Burası Huş değil, Muş'tur

Güncelleme Tarihi:

Burası Huş değil, Muştur
Oluşturulma Tarihi: Ekim 06, 2006 10:19

90’lı yılların en popüler türkülerinden “Havada Bulut Yok”un içinde geçen “Burası Muş’tur” sözlerinin aslında “Burası Huş’tur” olduğuna ilişkin söylentiler asılsız çıktı.

Haberin Devamı

İstanbul Teknik Üniversitesi Müzikoloji Bölümü Öğretim Üyesi Doç. Dr. Songül Karaosmanoğlu Ata, ilk olarak 1944 yılında Ankara Devlet Konservatuarı adına  Muzaffer Sarısözen, Halil Bedii Yönetken ve Rıza Yetişen tarafından oluşturulmuş derleme ekibi tarafından Duriye Keskin adlı mahalli bir sanatçıdan derlenen türküdeki “Burası Muş’tur” sözlerinin 90’ların ortasında kaynağı belirsiz söylentiler sonucu “Burası Huş’tur” şeklinde değiştirildiğini ifade etti. Ata, TRT’nin bile söylentilerden etkilenerek türkünün sözlerinde tahrifat yaptığını belirtti.

'HUŞ YEMEN’DE İSE TÜRKÜ MUŞ’TA NASIL DERLENDİ?'

TRT’nin değiştirdiği sözlerin altına “Huş; Yemen’in başkenti Sana ile Taiz kentleri arasında bulunan bir Türk Kalesinin ismidir” açıklamasını yaptığını hatırlatan Ata, “Türkünün sözlerini dikkatli bir şekilde okursak,  Anadolu toprakları üzerinde bir yerlerde söylendiğini anlayabiliriz. Bu sözlerin ‘hüküm sürülmeye çalışılan bir toprakta’ yakılması mümkün değildir” dedi.

--- Yapılacak iş ---
Muş türküsüyle ilgili haberden "Burası Huş değil, Muştur" ile "söylentiler asılsız çıktı." arasındaki kısmı, bu iki yer de dahil, harfi harfine yazın. Listedeki bilgilerin bu haberle hiçbir bağı yok.

--- Gösterilen bilgiler ---

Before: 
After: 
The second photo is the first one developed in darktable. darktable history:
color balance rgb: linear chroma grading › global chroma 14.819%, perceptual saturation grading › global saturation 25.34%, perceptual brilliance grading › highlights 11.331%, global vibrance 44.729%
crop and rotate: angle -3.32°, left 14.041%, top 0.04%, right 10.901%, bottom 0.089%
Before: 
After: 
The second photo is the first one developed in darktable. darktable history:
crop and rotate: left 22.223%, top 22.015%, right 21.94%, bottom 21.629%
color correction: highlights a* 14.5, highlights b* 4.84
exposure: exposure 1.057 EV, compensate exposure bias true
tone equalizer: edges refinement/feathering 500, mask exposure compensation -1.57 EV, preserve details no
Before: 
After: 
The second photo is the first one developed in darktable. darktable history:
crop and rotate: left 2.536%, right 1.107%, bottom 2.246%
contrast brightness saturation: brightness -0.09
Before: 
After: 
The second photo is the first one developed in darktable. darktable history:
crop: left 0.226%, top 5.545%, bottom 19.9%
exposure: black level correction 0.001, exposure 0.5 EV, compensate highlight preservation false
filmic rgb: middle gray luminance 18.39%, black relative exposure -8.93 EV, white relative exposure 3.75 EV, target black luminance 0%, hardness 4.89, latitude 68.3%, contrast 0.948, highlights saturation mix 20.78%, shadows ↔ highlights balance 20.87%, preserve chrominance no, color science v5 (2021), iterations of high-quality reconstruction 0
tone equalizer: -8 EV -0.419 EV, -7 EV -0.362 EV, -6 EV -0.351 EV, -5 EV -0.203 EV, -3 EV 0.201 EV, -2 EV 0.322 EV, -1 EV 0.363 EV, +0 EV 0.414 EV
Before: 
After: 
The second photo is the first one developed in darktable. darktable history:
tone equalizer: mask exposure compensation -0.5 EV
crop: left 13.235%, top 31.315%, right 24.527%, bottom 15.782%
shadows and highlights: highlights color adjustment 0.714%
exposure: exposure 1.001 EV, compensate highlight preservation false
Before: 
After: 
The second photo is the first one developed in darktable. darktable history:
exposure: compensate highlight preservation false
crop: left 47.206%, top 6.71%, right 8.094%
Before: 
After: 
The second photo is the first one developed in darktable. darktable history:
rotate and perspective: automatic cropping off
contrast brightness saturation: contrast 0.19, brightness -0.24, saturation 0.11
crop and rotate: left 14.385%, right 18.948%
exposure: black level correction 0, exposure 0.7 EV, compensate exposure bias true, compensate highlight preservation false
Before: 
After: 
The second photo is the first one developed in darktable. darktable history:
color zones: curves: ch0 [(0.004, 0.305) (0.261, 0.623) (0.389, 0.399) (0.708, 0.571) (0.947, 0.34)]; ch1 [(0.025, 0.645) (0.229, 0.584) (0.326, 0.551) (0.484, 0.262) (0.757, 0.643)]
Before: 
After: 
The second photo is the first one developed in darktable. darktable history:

--- Doğru cevap ---
Burası Huş değil, Muştur
Oluşturulma Tarihi: Ekim 06, 2006 10:19

90’lı yılların en popüler türkülerinden “Havada Bulut Yok”un içinde geçen “Burası Muş’tur” sözlerinin aslında “Burası Huş’tur” olduğuna ilişkin söylentiler asılsız çıktı.